### Requirement
A complete answer retypes each of the records below precisely and includes none of the pictures.

++++

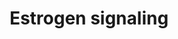 ---
annotations:
- type: Pathway Ontology
  value: estrogen signaling pathway
authors:
- MaintBot
- Khanspers
- Christine Chichester
- Finterly
description: 'Estrogen receptor refers to a group of receptors which are activated
  by the hormone 17&amp;amp;amp;#x3b2;-estradiol (estrogen). Two types of estrogen
  receptor exist: ER which is a member of the nuclear hormone family of intracellular
  receptors and the estrogen G protein coupled receptor GPR30 (GPER), which is a G-protein
  coupled receptor. The main function of the estrogen receptor is as a DNA binding
  transcription factor which regulates gene expression. However the estrogen receptor
  also has additional functions independent of DNA binding.'
last-edited: 2020-12-17
organisms:
- Mus musculus
redirect_from:
- /index.php/Pathway:WP1244
- /instance/WP1244
schema-jsonld:
- '@context': https://schema.org/
  '@id': https://wikipathways.github.io/pathways/WP1244.html
  '@type': Dataset
  creator:
    '@type': Organization
    name: WikiPathways
  description: 'Estrogen receptor refers to a group of receptors which are activated
    by the hormone 17&amp;amp;amp;#x3b2;-estradiol (estrogen). Two types of estrogen
    receptor exist: ER which is a member of the nuclear hormone family of intracellular
    receptors and the estrogen G protein coupled receptor GPR30 (GPER), which is a
    G-protein coupled receptor. The main function of the estrogen receptor is as a
    DNA binding transcription factor which regulates gene expression. However the
    estrogen receptor also has additional functions independent of DNA binding.'
  keywords:
  - Polr2j
  - Ilk
  - Hdac8
  - Hdac3
  - Mapk14
  - Polr2i
  - Polr2f
  - Taf12
  - Esr1
  - Hras1
  - Gtf2h3
  - Taf6
  - Taf5
  - Sos1
  - Map2k1
  - Gtf2h1
  - Nfkb1
  - Ccnh
  - Gtf2f2
  - Mapk1
  - Gtf2e2
  - Ikbkg
  - Elk1
  - Ercc3
  - Estradiol
  - Ccnd1
  - Polr2k
  - Fos
  - Shc2
  - Gtf2b
  - Cyclic AMP
  - Ercc2
  - Taf13
  - Hdac7
  - Gtf2a2
  - Crebbp
  - Hdac5
  - Creb1
  - Bcl2
  - Taf9
  - Brca1
  - Grb2
  - Hdac4
  - Sp1
  - Gnas
  - Polr2h
  - Gnb1
  - Braf
  - Taf7
  - Ep300
  - Hdac2
  - Src
  - Ncor1
  - Mnat1
  - Cdk7
  - Akt1
  - Gper
  - Polr2e
  - Tbp
  - Chuk
  - Polr2b
  - Ikbkb
  - Pik3ca
  - Polr2a
  - Jun
  - Polr2c
  - Mapk9
  - Hdac1
  - Gtf2h4
  - Polr2g
  - Hdac6
  - Gtf2h2
  - Sin3a
  - Gtf2e1
  - Gngt1
  - Prkaca
  license: CC0
  name: Estrogen signaling
seo: CreativeWork
title: Estrogen signaling
wpid: WP1244
---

++++

### Written answer
 ---
annotations:
- type: Pathway Ontology
  value: estrogen signaling pathway
authors:
- MaintBot
- Khanspers
- Christine Chichester
- Finterly
description: 'Estrogen receptor refers to a group of receptors which are activated
  by the hormone 17&amp;amp;amp;#x3b2;-estradiol (estrogen). Two types of estrogen
  receptor exist: ER which is a member of the nuclear hormone family of intracellular
  receptors and the estrogen G protein coupled receptor GPR30 (GPER), which is a G-protein
  coupled receptor. The main function of the estrogen receptor is as a DNA binding
  transcription factor which regulates gene expression. However the estrogen receptor
  also has additional functions independent of DNA binding.'
last-edited: 2020-12-17
organisms:
- Mus musculus
redirect_from:
- /index.php/Pathway:WP1244
- /instance/WP1244
schema-jsonld:
- '@context': https://schema.org/
  '@id': https://wikipathways.github.io/pathways/WP1244.html
  '@type': Dataset
  creator:
    '@type': Organization
    name: WikiPathways
  description: 'Estrogen receptor refers to a group of receptors which are activated
    by the hormone 17&amp;amp;amp;#x3b2;-estradiol (estrogen). Two types of estrogen
    receptor exist: ER which is a member of the nuclear hormone family of intracellular
    receptors and the estrogen G protein coupled receptor GPR30 (GPER), which is a
    G-protein coupled receptor. The main function of the estrogen receptor is as a
    DNA binding transcription factor which regulates gene expression. However the
    estrogen receptor also has additional functions independent of DNA binding.'
  keywords:
  - Polr2j
  - Ilk
  - Hdac8
  - Hdac3
  - Mapk14
  - Polr2i
  - Polr2f
  - Taf12
  - Esr1
  - Hras1
  - Gtf2h3
  - Taf6
  - Taf5
  - Sos1
  - Map2k1
  - Gtf2h1
  - Nfkb1
  - Ccnh
  - Gtf2f2
  - Mapk1
  - Gtf2e2
  - Ikbkg
  - Elk1
  - Ercc3
  - Estradiol
  - Ccnd1
  - Polr2k
  - Fos
  - Shc2
  - Gtf2b
  - Cyclic AMP
  - Ercc2
  - Taf13
  - Hdac7
  - Gtf2a2
  - Crebbp
  - Hdac5
  - Creb1
  - Bcl2
  - Taf9
  - Brca1
  - Grb2
  - Hdac4
  - Sp1
  - Gnas
  - Polr2h
  - Gnb1
  - Braf
  - Taf7
  - Ep300
  - Hdac2
  - Src
  - Ncor1
  - Mnat1
  - Cdk7
  - Akt1
  - Gper
  - Polr2e
  - Tbp
  - Chuk
  - Polr2b
  - Ikbkb
  - Pik3ca
  - Polr2a
  - Jun
  - Polr2c
  - Mapk9
  - Hdac1
  - Gtf2h4
  - Polr2g
  - Hdac6
  - Gtf2h2
  - Sin3a
  - Gtf2e1
  - Gngt1
  - Prkaca
  license: CC0
  name: Estrogen signaling
seo: CreativeWork
title: Estrogen signaling
wpid: WP1244
---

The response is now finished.